Exercise brief:
Count the lines in the records that contain the string "defaultSystemsLayout", and reply with the number only.

--- start of Data provided ---

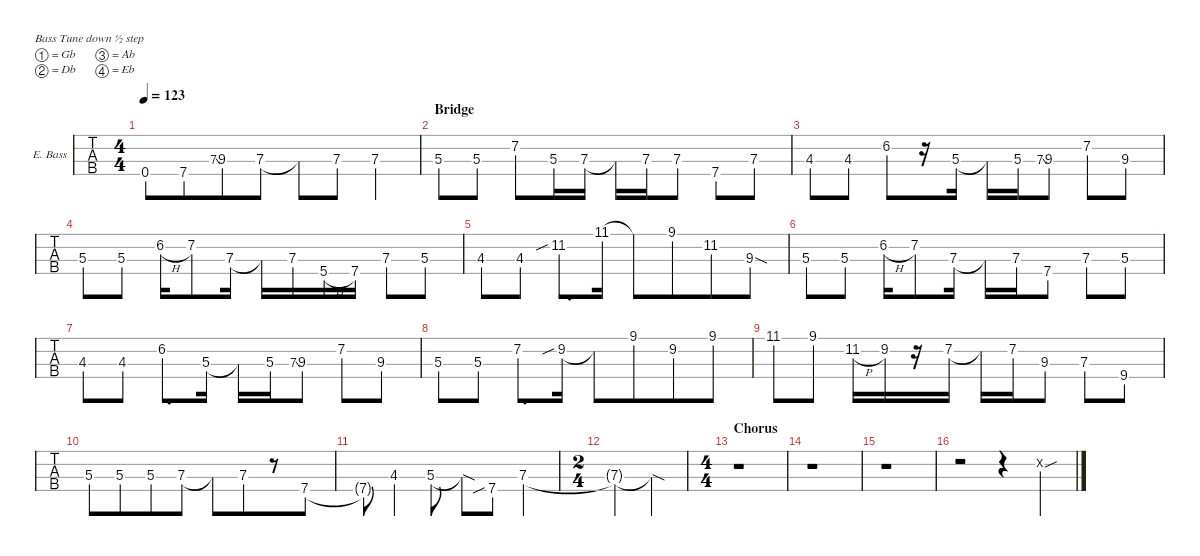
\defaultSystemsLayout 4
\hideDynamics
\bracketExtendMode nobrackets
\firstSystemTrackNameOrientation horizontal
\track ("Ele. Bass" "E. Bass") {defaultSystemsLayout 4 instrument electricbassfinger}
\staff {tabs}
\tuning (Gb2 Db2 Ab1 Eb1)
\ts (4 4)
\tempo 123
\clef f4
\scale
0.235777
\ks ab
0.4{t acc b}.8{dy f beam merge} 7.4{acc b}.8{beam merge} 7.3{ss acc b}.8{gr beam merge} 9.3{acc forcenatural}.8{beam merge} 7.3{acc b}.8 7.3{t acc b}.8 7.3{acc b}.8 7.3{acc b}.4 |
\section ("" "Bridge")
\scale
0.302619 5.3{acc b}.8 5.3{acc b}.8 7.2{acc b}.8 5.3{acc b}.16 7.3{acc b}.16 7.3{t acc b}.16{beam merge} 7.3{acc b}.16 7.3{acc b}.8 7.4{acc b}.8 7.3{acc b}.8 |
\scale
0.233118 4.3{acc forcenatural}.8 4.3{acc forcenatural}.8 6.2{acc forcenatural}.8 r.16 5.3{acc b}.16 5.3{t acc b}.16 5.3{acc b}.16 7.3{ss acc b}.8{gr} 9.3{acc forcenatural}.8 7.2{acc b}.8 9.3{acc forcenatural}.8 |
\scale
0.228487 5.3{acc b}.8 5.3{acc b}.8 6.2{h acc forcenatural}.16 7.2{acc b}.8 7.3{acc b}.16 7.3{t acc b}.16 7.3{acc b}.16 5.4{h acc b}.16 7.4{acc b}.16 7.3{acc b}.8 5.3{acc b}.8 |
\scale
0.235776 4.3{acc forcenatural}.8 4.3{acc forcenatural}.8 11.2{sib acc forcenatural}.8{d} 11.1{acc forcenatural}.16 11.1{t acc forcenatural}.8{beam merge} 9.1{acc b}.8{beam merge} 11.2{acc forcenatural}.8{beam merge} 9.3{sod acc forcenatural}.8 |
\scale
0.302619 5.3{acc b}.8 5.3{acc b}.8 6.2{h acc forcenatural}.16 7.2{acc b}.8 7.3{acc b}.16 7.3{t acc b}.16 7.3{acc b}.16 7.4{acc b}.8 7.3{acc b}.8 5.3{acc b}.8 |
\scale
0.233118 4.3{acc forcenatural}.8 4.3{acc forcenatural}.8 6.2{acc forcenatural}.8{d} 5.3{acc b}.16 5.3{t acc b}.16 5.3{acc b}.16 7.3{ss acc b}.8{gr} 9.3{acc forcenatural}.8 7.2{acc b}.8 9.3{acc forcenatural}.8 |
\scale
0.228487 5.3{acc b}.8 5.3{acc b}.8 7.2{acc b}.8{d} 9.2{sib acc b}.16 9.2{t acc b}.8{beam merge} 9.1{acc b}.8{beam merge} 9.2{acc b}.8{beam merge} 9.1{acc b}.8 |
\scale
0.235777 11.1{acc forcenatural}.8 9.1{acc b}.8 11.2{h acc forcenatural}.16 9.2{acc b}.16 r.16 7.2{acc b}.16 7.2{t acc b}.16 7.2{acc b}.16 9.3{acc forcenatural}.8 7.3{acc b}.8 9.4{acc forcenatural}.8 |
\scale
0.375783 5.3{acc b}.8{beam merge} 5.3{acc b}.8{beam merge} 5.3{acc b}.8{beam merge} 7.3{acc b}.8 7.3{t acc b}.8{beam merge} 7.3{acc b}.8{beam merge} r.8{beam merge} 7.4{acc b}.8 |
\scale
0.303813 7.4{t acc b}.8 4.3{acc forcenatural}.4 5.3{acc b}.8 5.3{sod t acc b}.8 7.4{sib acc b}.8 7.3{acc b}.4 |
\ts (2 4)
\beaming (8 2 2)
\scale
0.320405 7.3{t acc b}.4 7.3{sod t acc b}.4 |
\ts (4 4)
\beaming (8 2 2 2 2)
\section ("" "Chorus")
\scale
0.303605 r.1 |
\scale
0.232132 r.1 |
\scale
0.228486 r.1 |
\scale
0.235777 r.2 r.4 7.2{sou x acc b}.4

--- end of Data provided ---

Task response:
2